Thanksgiving break:  Step one-- Quinn and Jana help me get rid of stuff in my garage.  Most of it was from a garage sale that Cody held in the summer.  Some of the items were given to him by friends who were decluttering as well as things we were getting rid of.  So now it's gone on to thrift stores along with a few more things I won't ever use again.  We also threw away stuff.  Not valuable stuff.  Just junk. 

Step two--Jana and Chuck came over today to start in on the house.  We packed up two or three boxes of VHS tapes.

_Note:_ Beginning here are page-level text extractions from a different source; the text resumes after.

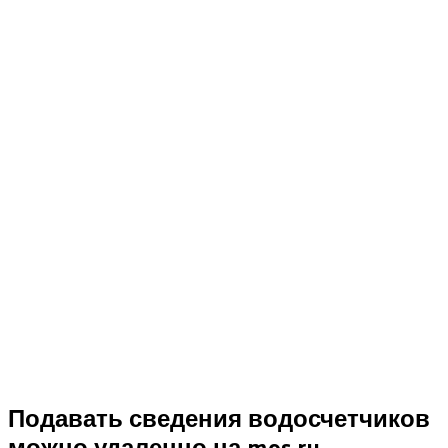
Подавать сведения водосчетчиков
можно удаленно на mos.ru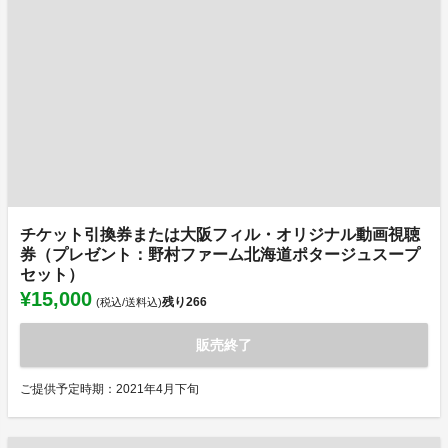
チケット引換券または大阪フィル・オリジナル動画視聴
券（プレゼント：野村ファーム北海道ポタージュスープ
セット）
¥15,000
残り
266
(税込/送料込)
販売終了
ご提供予定時期：2021年4月下旬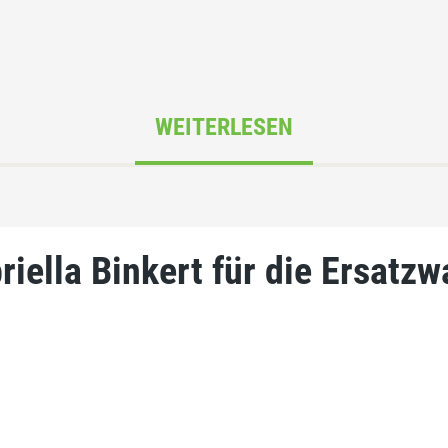
WEITERLESEN
iella Binkert für die Ersatzw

Harder than I expected.  Not that I would have probably every watched most of them again, but I liked looking at the titles of my favorite movies.  It was proof I'm not a hoarder though.  When it came down to it, I waved all but a few goodbye.  My facebook post:   Took a step into reality today and packed up almost all of my VHS tapes. Fine, I watched other people do it for me. Kept a few: It's a Wonderful Life, Chicken Run, Waking Ned Devine, Wallace and Grommit, A & E Pride and Prejudice--you know, just the essentials. The rest will be at a thrift store near you!

We also packed up a ton of fabric I was sure I'd make quilts out of someday and games I haven't played in years.  Even a few tablecloths--not all, this is the first time through.  When I realize how much a storage unit is going to cost and how quickly it will fill, I'll go through everything again.

Tonight I'll start on Christmas bins.  My strategy will be that every Santa or Snowman figurine I get rid of will mean one more nativity set I get to keep.  The last count of Nativity sets was 60.  Some are tiny!

I know why most people make their children do this after they die.  I'm not a hoarder, but I'm a collector.  As I say to my students:  We can do hard things!